Bisnis yang bergerak pada hasil pertanian dan perkebunan Enrekang sebenarnya sangatlah potensial. Apalagi agribisnis saat ini sudah memanfaatkan akses internet untuk memasarkan produk lokal. Dan sebagaimana kita ketahui pemasaran online cukup membantu pelaku UMKM dan industri rumah tangga di Enrekang.

Saat ini dampak internet telah menunjukkan bahwa bisnis di bidang pertanian tidak lagi dimonopoli oleh incumbent (produsen besar makanan), tetapi kini diusahakan dengan mandiri oleh banyak petani maupun komunitas bisnis. Para pemuda (generasi millennial) pun mulai turut andil dalam industri dan bisnis pertanian dengan modal kreativitas dan penguasaanya terhadap teknologi dan sistem informasi.

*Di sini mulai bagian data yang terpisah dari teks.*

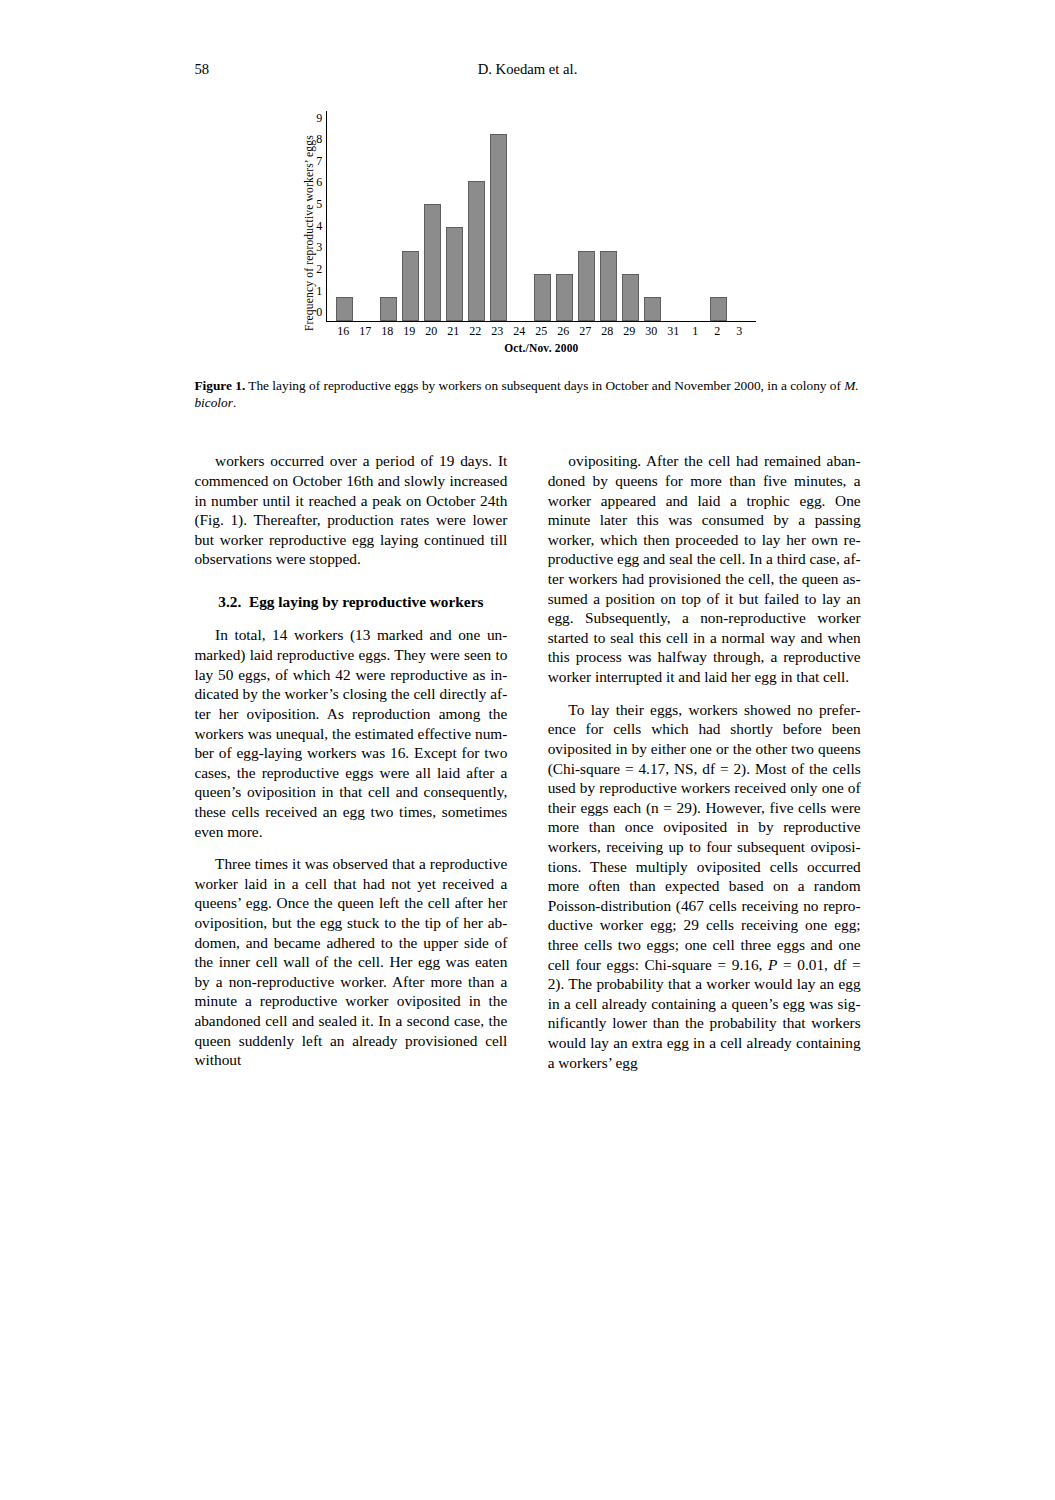58
D. Koedam et al.
Frequency of reproductive workers’ eggs
9
8
7
6
5
4
3
2
1
0
16
17
18
19
20
21
22
23
24
25
26
27
28
29
30
31
1
2
3
Oct./Nov. 2000
Figure 1. The laying of reproductive eggs by workers on subsequent days in October and November 2000, in a colony of M. bicolor.
workers occurred over a period of 19 days. It commenced on October 16th and slowly increased in number until it reached a peak on October 24th (Fig. 1). Thereafter, production rates were lower but worker reproductive egg laying continued till observations were stopped.
3.2. Egg laying by reproductive workers
In total, 14 workers (13 marked and one unmarked) laid reproductive eggs. They were seen to lay 50 eggs, of which 42 were reproductive as indicated by the worker’s closing the cell directly after her oviposition. As reproduction among the workers was unequal, the estimated effective number of egg-laying workers was 16. Except for two cases, the reproductive eggs were all laid after a queen’s oviposition in that cell and consequently, these cells received an egg two times, sometimes even more.
Three times it was observed that a reproductive worker laid in a cell that had not yet received a queens’ egg. Once the queen left the cell after her oviposition, but the egg stuck to the tip of her abdomen, and became adhered to the upper side of the inner cell wall of the cell. Her egg was eaten by a non-reproductive worker. After more than a minute a reproductive worker oviposited in the abandoned cell and sealed it. In a second case, the queen suddenly left an already provisioned cell without
ovipositing. After the cell had remained abandoned by queens for more than five minutes, a worker appeared and laid a trophic egg. One minute later this was consumed by a passing worker, which then proceeded to lay her own reproductive egg and seal the cell. In a third case, after workers had provisioned the cell, the queen assumed a position on top of it but failed to lay an egg. Subsequently, a non-reproductive worker started to seal this cell in a normal way and when this process was halfway through, a reproductive worker interrupted it and laid her egg in that cell.
To lay their eggs, workers showed no preference for cells which had shortly before been oviposited in by either one or the other two queens (Chi-square = 4.17, NS, df = 2). Most of the cells used by reproductive workers received only one of their eggs each (n = 29). However, five cells were more than once oviposited in by reproductive workers, receiving up to four subsequent ovipositions. These multiply oviposited cells occurred more often than expected based on a random Poisson-distribution (467 cells receiving no reproductive worker egg; 29 cells receiving one egg; three cells two eggs; one cell three eggs and one cell four eggs: Chi-square = 9.16, P = 0.01, df = 2). The probability that a worker would lay an egg in a cell already containing a queen’s egg was significantly lower than the probability that workers would lay an extra egg in a cell already containing a workers’ egg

Dapat kita saksikan pula, generasi muda Enrekang kini mulai menggeluti dunia bisnis kuliner secara online. Mereka kini menemukan alasan kembali ke kampung dengan melirik kebun-kebun kopi yang tak pernah disambangi. Pada saat yang bersamaan mereka punya konstribusi membangun daerahnya melalui kopi.

Alat industri yang mudah diperoleh juga menjadi pendorong bagi petani untuk melakukan pergeseran pola kerja. Misalnya, banyak petani yang sebelumnya hanya menjual biji kopi (bean), kini mulai bergiat pada proses pasca panennya. Bekal informasi dan pelatihan yang diperoleh, mereka belajar menghasilkan kopi yang berkualitas. Mulai dari proses mengeringkan secara steril, menyanggrai mengikuti standar kematangan, mengemas bubuk atau biji kopi dalam kemasan, hingga memasarkannya secara kreatif dalam jaringan (online).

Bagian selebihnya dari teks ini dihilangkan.